Satisficing: A decision-making strategy that entails selecting an option that meets a predefined level of acceptability or adequacy rather than optimizing for the best possible outcome. This approach emphasizes practicality and efficiency by prioritizing satisfactory solutions over the potentially exhaustive search for the optimal one. See also the satisficer tag.
Quantilization: A technique in decision theory, introduced in a 2015 paper by Jessica Taylor. Instead of selecting the action that maximizes expected utility, a quantilizing agent chooses randomly among the actions which rank higher than a predetermined quantile in some base distribution of actions. This method aims to balance between exploiting known strategies and exploring potentially better but riskier ones, thereby mitigating the impact of errors in the utility estimation. See also the quantilization tag.
Reward Function Regularization: A method in machine learning and AI design where the reward function is modified by adding penalty terms or constraints to discourage certain behaviors or encourage others, such as in Impact Regularization. This approach is often used to incorporate safety, ethical, or other secondary objectives into the optimization process. As such, it can make use of the same type of safety criteria as an aspiration-based algorithm might.
Safety Criterion: A (typically quantitative) formal criterion that assesses some potentially relevant safety aspect of a potential action or plan. E.g., how much change in the world trajectory could this plan maximally cause? Safety criteria can be used as the basis of loss functions or in reward function regularization to guide behavior.

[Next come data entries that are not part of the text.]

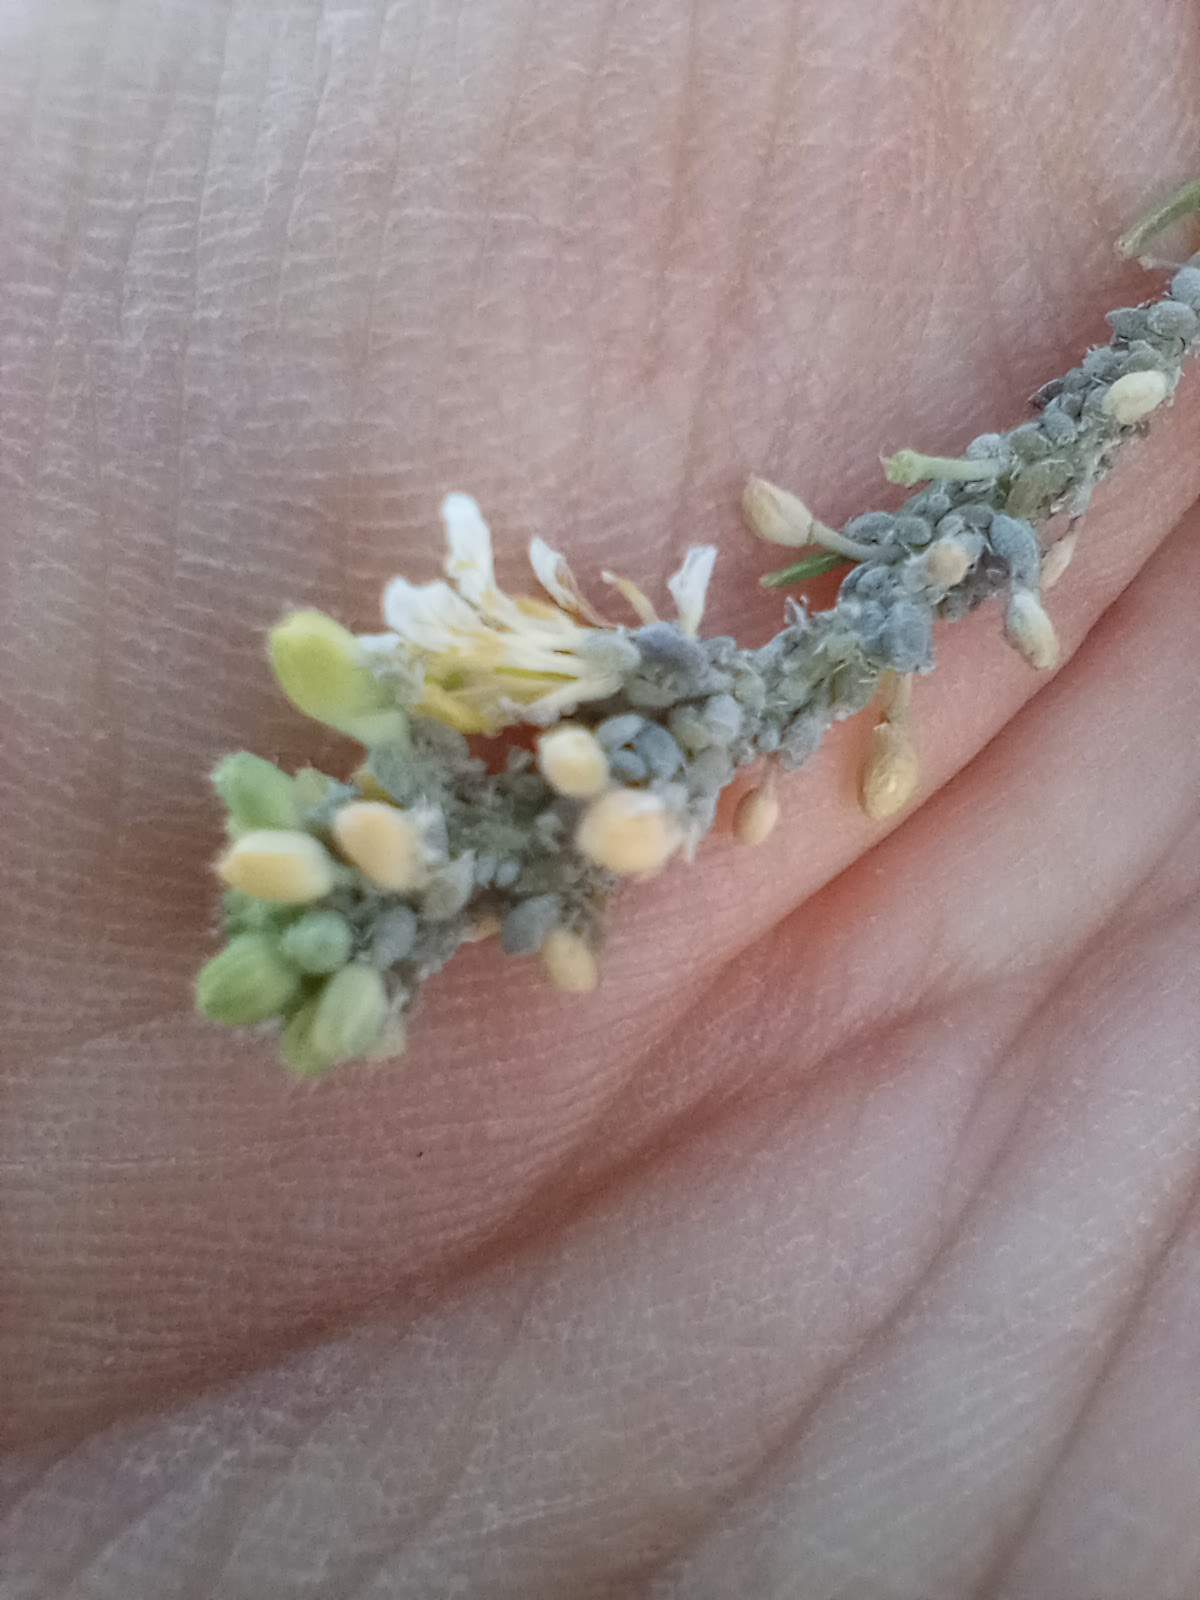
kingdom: Animalia
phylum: Arthropoda
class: Insecta
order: Hemiptera
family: Aphididae
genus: Brevicoryne
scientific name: Brevicoryne brassicae
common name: Cabbage aphid
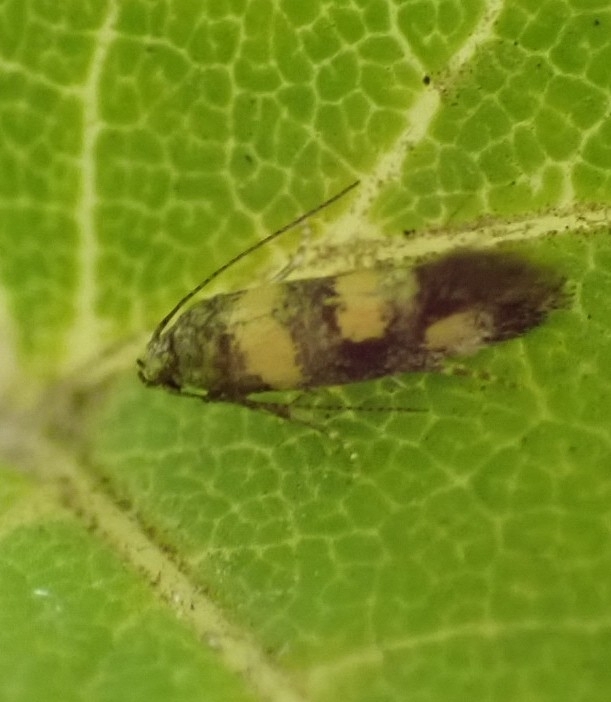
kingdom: Animalia
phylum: Arthropoda
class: Insecta
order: Lepidoptera
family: Gelechiidae
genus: Chrysoesthia
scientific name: Chrysoesthia sexguttella
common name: Moth
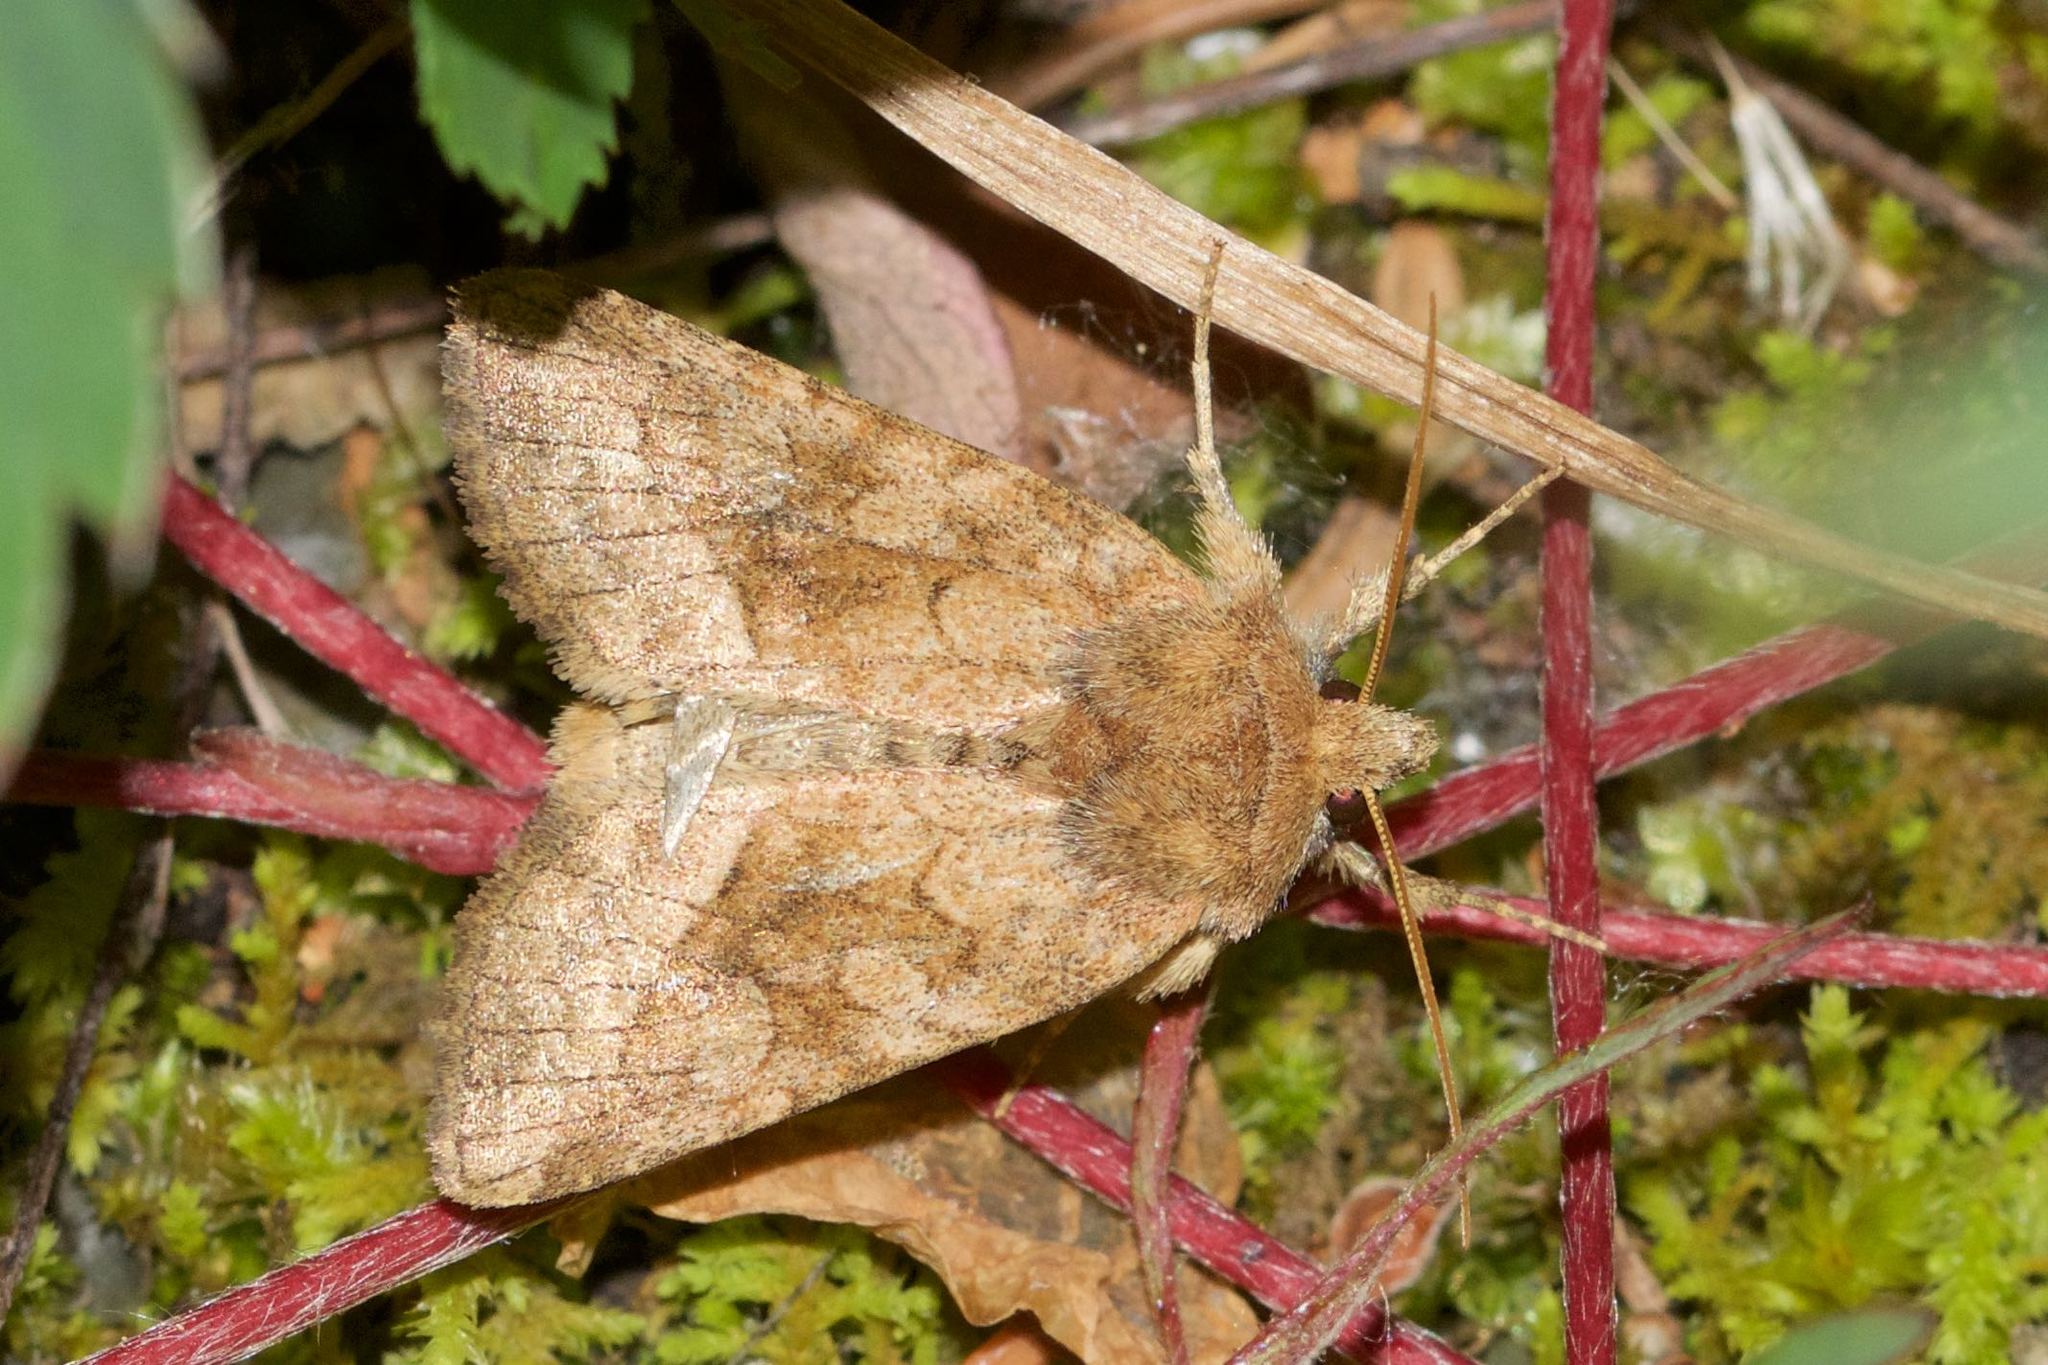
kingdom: Animalia
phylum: Arthropoda
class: Insecta
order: Lepidoptera
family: Noctuidae
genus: Lacinipolia
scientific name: Lacinipolia lorea
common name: Bridled arches moth
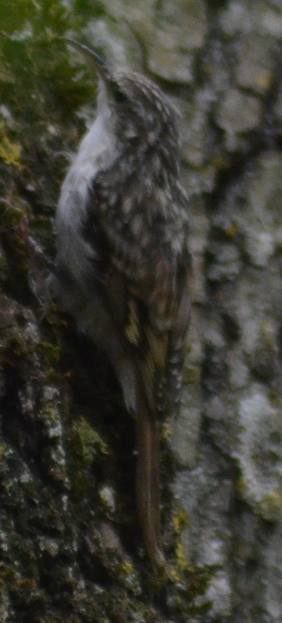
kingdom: Animalia
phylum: Chordata
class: Aves
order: Passeriformes
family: Certhiidae
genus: Certhia
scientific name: Certhia brachydactyla
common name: Short-toed treecreeper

Using Aspirations as a Means to Maximize Reward: An approach in adaptive reinforcement learning where aspiration levels (desired outcomes or benchmarks) are adjusted over time based on performance feedback. Here, aspirations serve as dynamic targets to guide learning and action selection towards ultimately maximizing cumulative rewards. This method contrasts with using aspirations as fixed goals, emphasizing their role as flexible benchmarks in the pursuit of long-term utility optimization. This is not what we assume in this project, where we assume no such underlying utility function.
Acknowledgements
In addition to AISC, SPAR, VAISU, FAR Labs, and GaNe, we'd like to thank everyone who contributed or continues to contribute to the SatisfIA project for fruitful discussions and helpful comments and suggestions.
This might not be trivial of course if the agent might "outsource" or otherwise cause the maximization of some objective function by others, a question that is related to "reflective stability" in the sense of this post. An rule additional "do not maximize" would hence be something like "do not cause maximization by other agents", but this is beyond the scope of the project at the moment.
Information-theoretic, not thermodynamic.
This is also why Sutton and Barto's leading textbook on RL starts with model-based algorithms and turns to learning only in chapter 6.
That the algorithm uses an optimization algorithm that it gives the function to maximize to is crucial in this definition. Without this condition, every agent would be a maximizer, since for whatever output a the decision algorithm produces, one can always find ex post some function f for which argmaxxf(x)=a.